## Work to do
Can you repeat the novel review, word for word, from "But Lucy has" up to and including "There is Mr."?

## Excerpted text

###

Reviewing the 100 Best Novels of the 20th
Century
by
Annette Ferran
A Room with a View
There is nothing like falling in love, although
when it goes smoothly it can be quite boring to outside observers. Luckily for fiction, it rarely goes
smoothly.
E.M. Forster’s A Room with a View (#79) is the nicest romance on the Modern
Library’s list. Nevertheless, it
is a romance with issues and impediments, and in Forster’s masterful hands a
compelling tale that travels back and forth between sensuous Italy and farcical
Britain.
Lucy is a well-bred, obedient young
woman with something smoldering inside her. Through the coincidences of British upper-class travel she
twice crosses paths with a father and son who might be well-bred but are not
necessarily obedient, at least not to British propriety. The father, Mr. Emerson, is romantic
and philosophical. His voice is
the foil to the reliable expectations laid out before Lucy, which she had
readily bought into. It isn’t that
Lucy is not allowed to be herself; it’s just that even as herself she hadn’t
felt any inclination to rebel against her predictable, respectable future.
But Lucy has a passionate soul. We can
see it in her piano playing: she plays Beethoven with a particular, almost
unsettling degree of feeling. We even see it in her relationship with her
younger brother Freddy, who is at the age between boyhood and manhood and is
overflowing with impetuous life, tolerated and indulged by his mother and his
sister. Lucy has a certain
something, which is perceived by Mr. Emerson’s son, George, but not at all by
her chaste beau, soon fiancé, Cecil.
And therein manifests Lucy’s conflict.
The older people in this story are very
interesting, and an examination of their characters and their relationships
could fill pages. There is Mr.

###

## Stored data

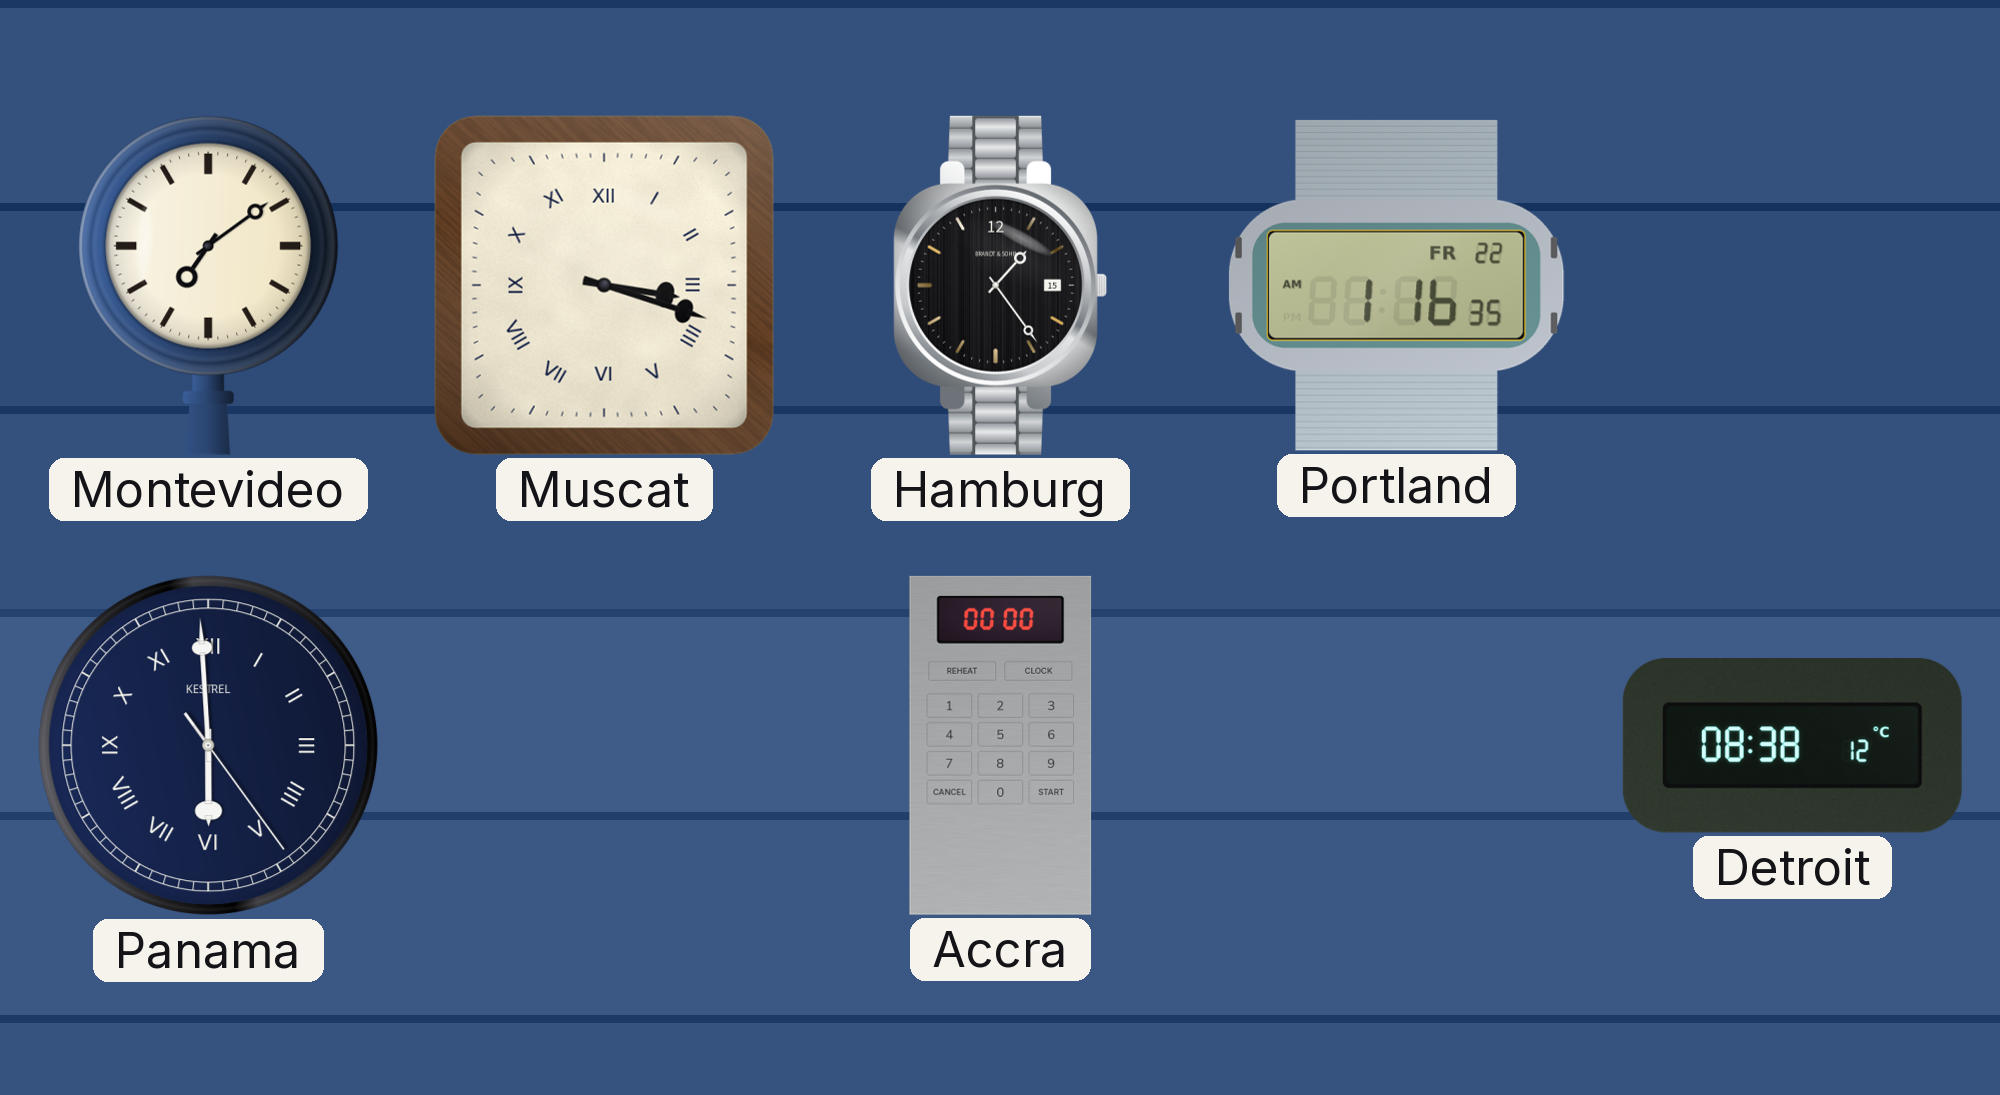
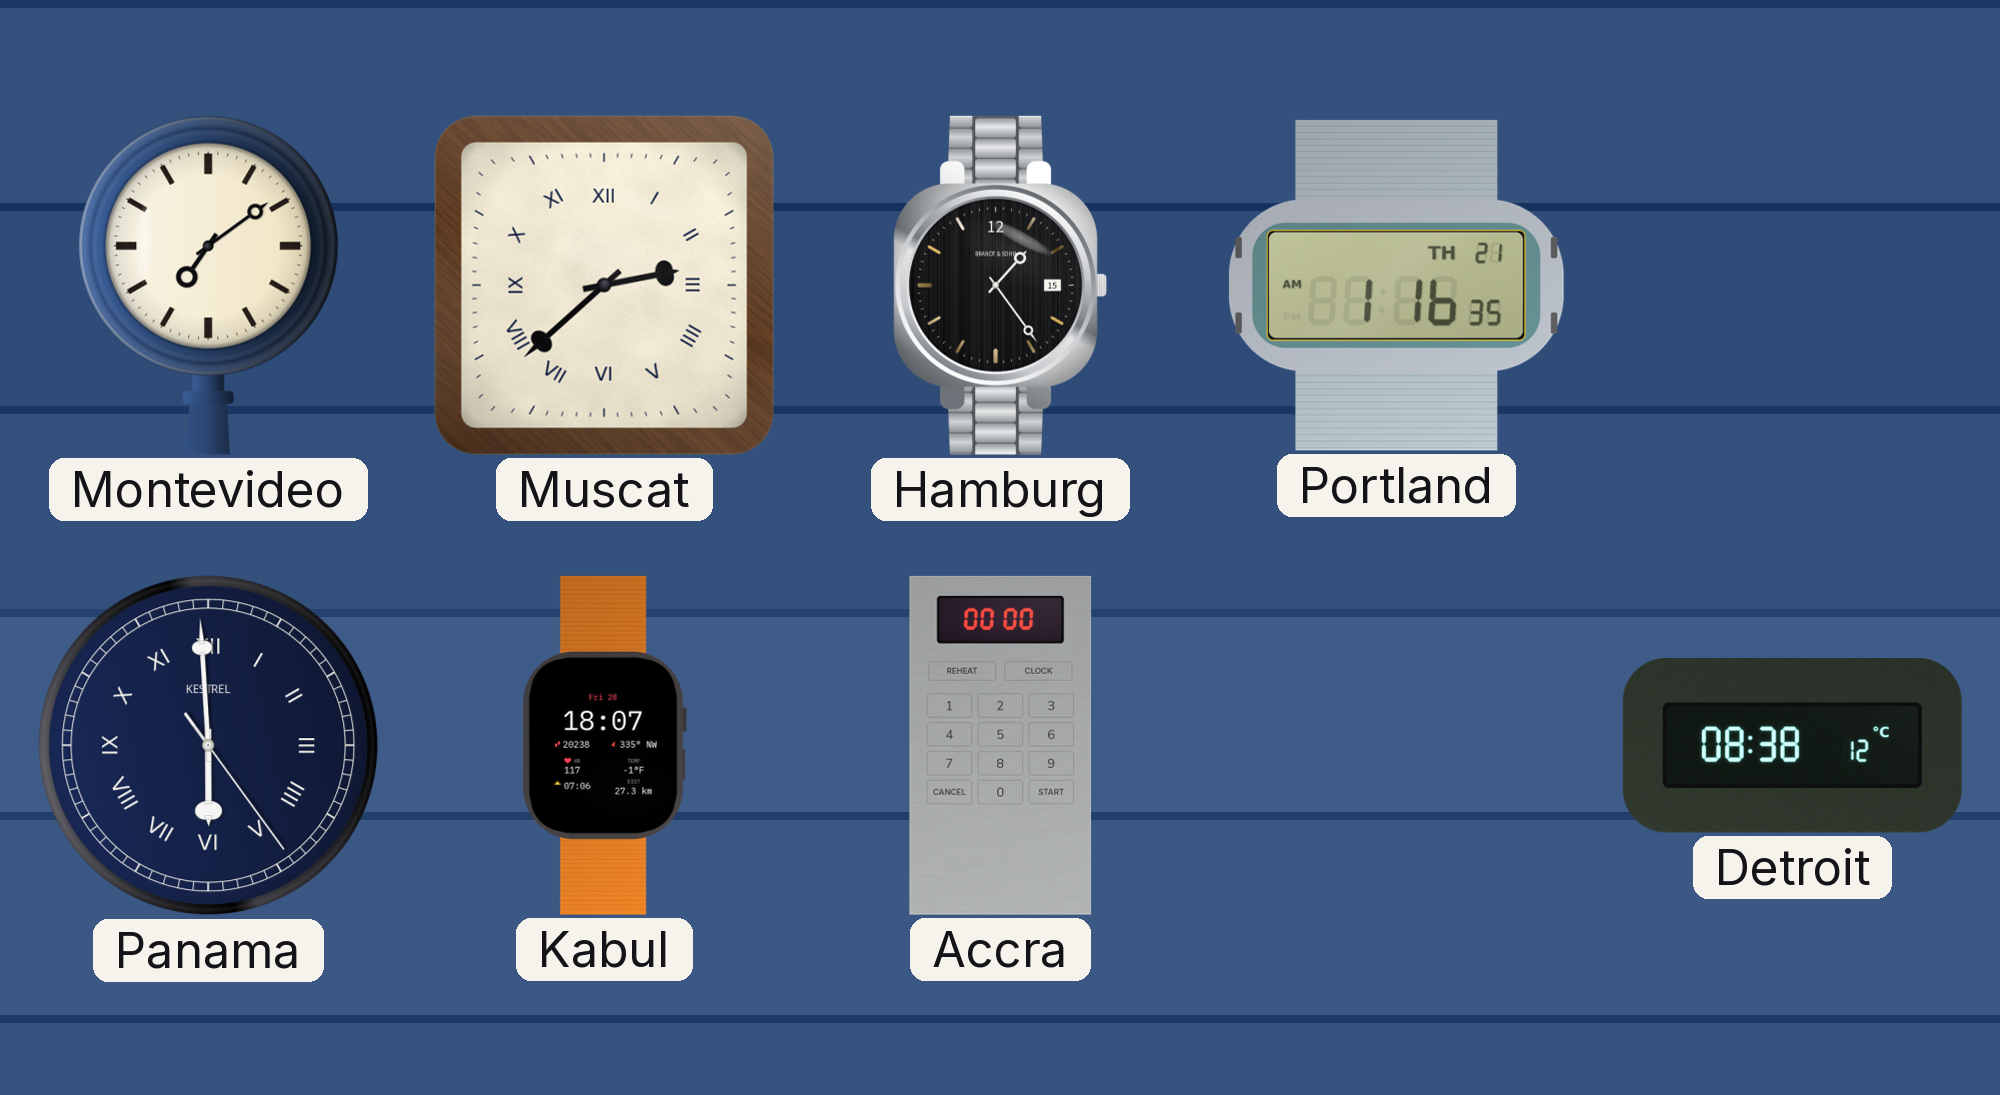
Muscat: 3:18 -> 2:38
Portland date: FR 22 -> TH 21
Kabul: none -> 18:07
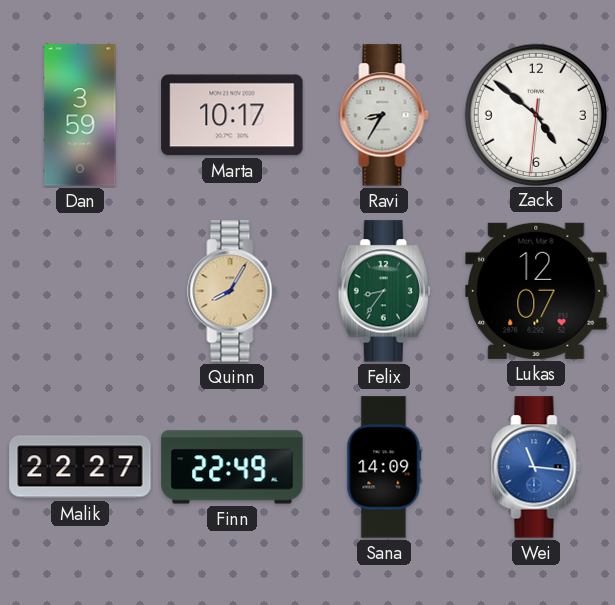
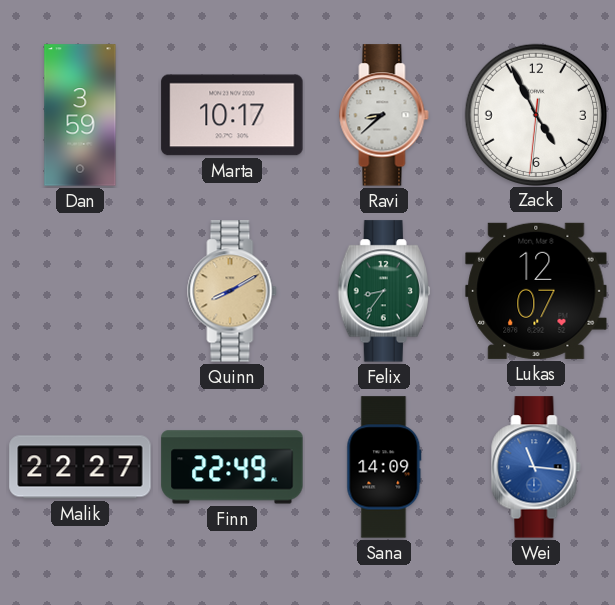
Ravi: 8:35 -> 8:38
Zack: 4:51 -> 4:55
Quinn: 8:05 -> 8:10
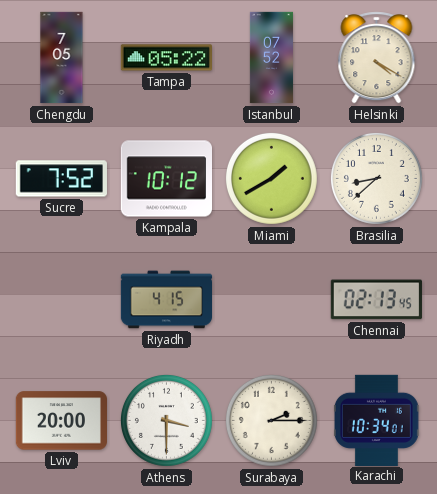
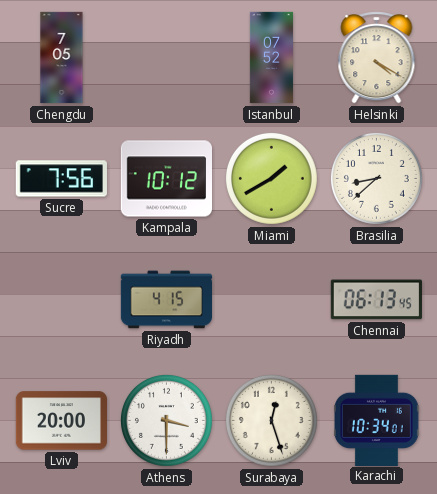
Tampa: 05:22 -> none
Sucre: 7:52 -> 7:56
Chennai: 02:13 -> 06:13
Surabaya: 2:15 -> 12:27
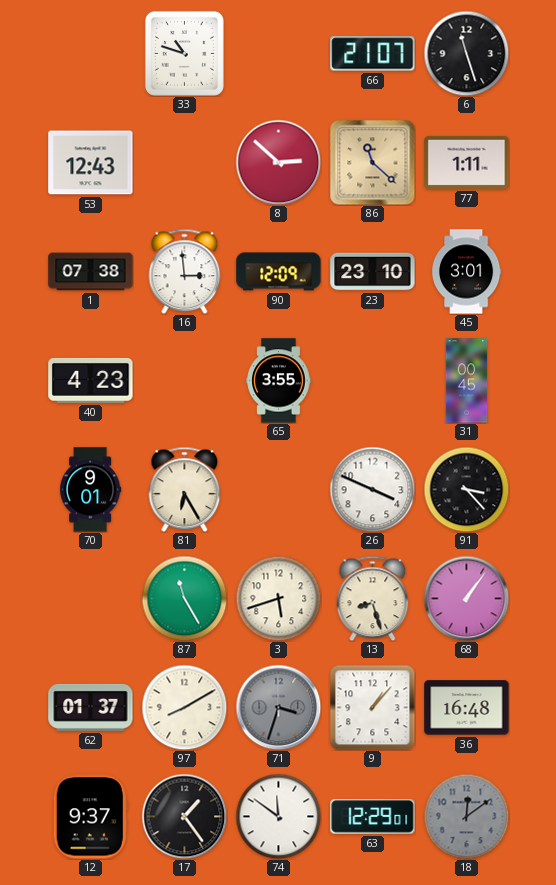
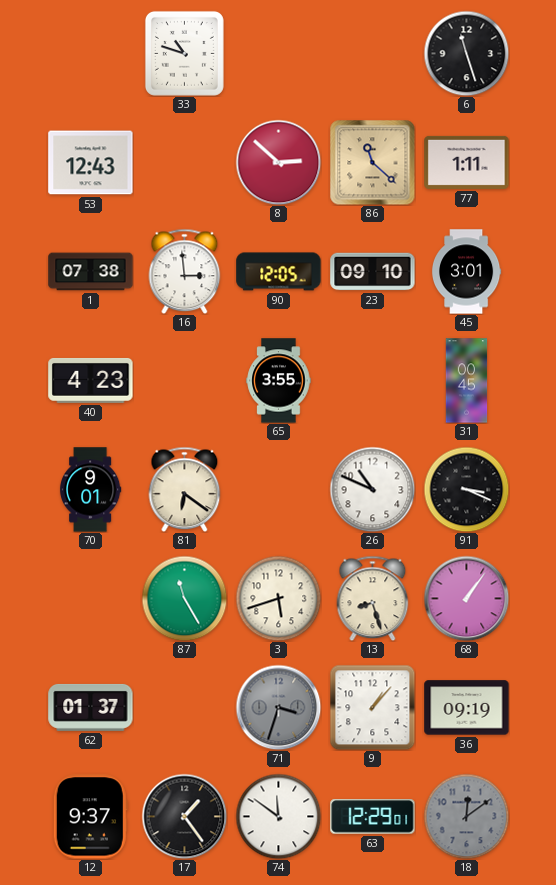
66: 21:07 -> none
90: 12:09 -> 12:05
23: 23:10 -> 09:10
81: 6:25 -> 6:21
26: 3:49 -> 10:49
91: 3:23 -> 3:19
97: 8:10 -> none
36: 16:48 -> 09:19
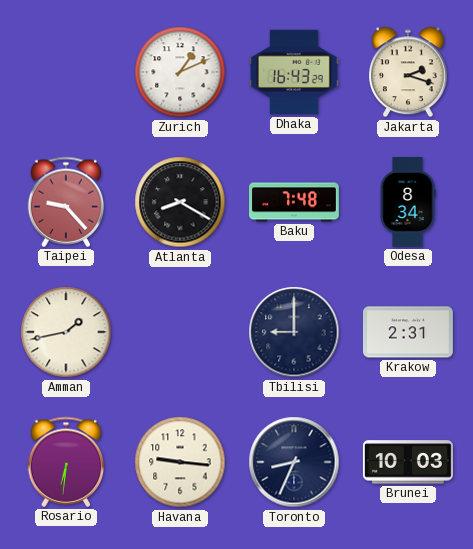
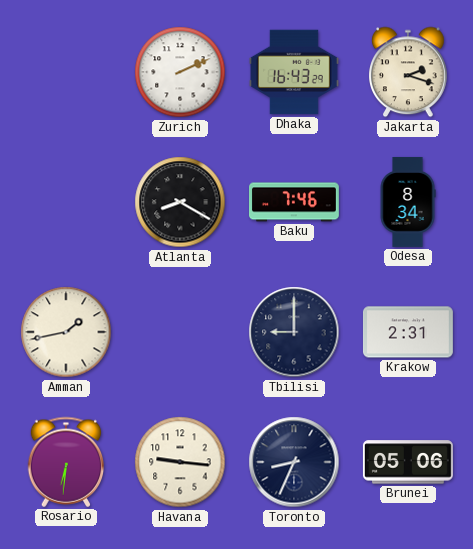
Zurich: 1:11 -> 2:11
Taipei: 9:23 -> none
Baku: 7:48 -> 7:46
Brunei: 10:03 -> 05:06
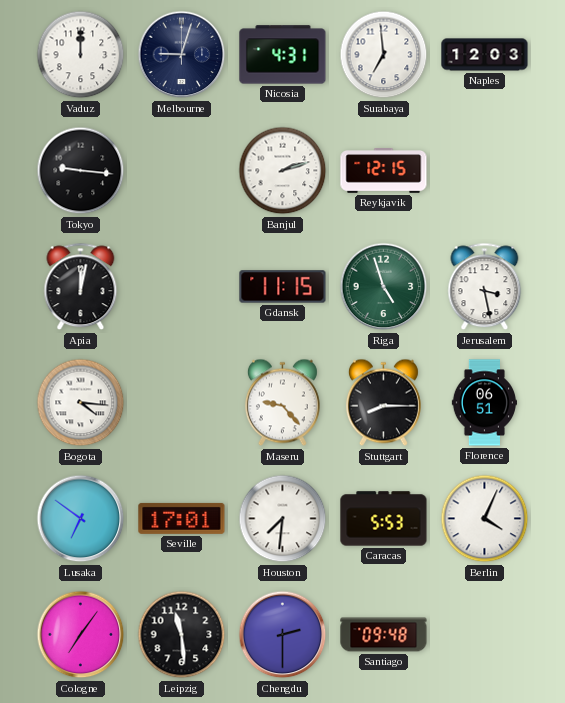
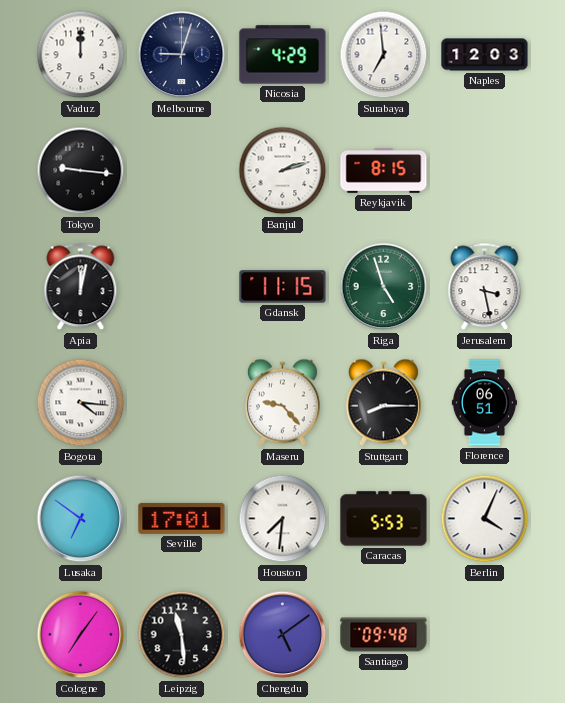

###

## Exercise solution
But Lucy has a passionate soul. We can
see it in her piano playing: she plays Beethoven with a particular, almost
unsettling degree of feeling. We even see it in her relationship with her
younger brother Freddy, who is at the age between boyhood and manhood and is
overflowing with impetuous life, tolerated and indulged by his mother and his
sister. Lucy has a certain
something, which is perceived by Mr. Emerson’s son, George, but not at all by
her chaste beau, soon fiancé, Cecil.
And therein manifests Lucy’s conflict.
The older people in this story are very
interesting, and an examination of their characters and their relationships
could fill pages. There is Mr.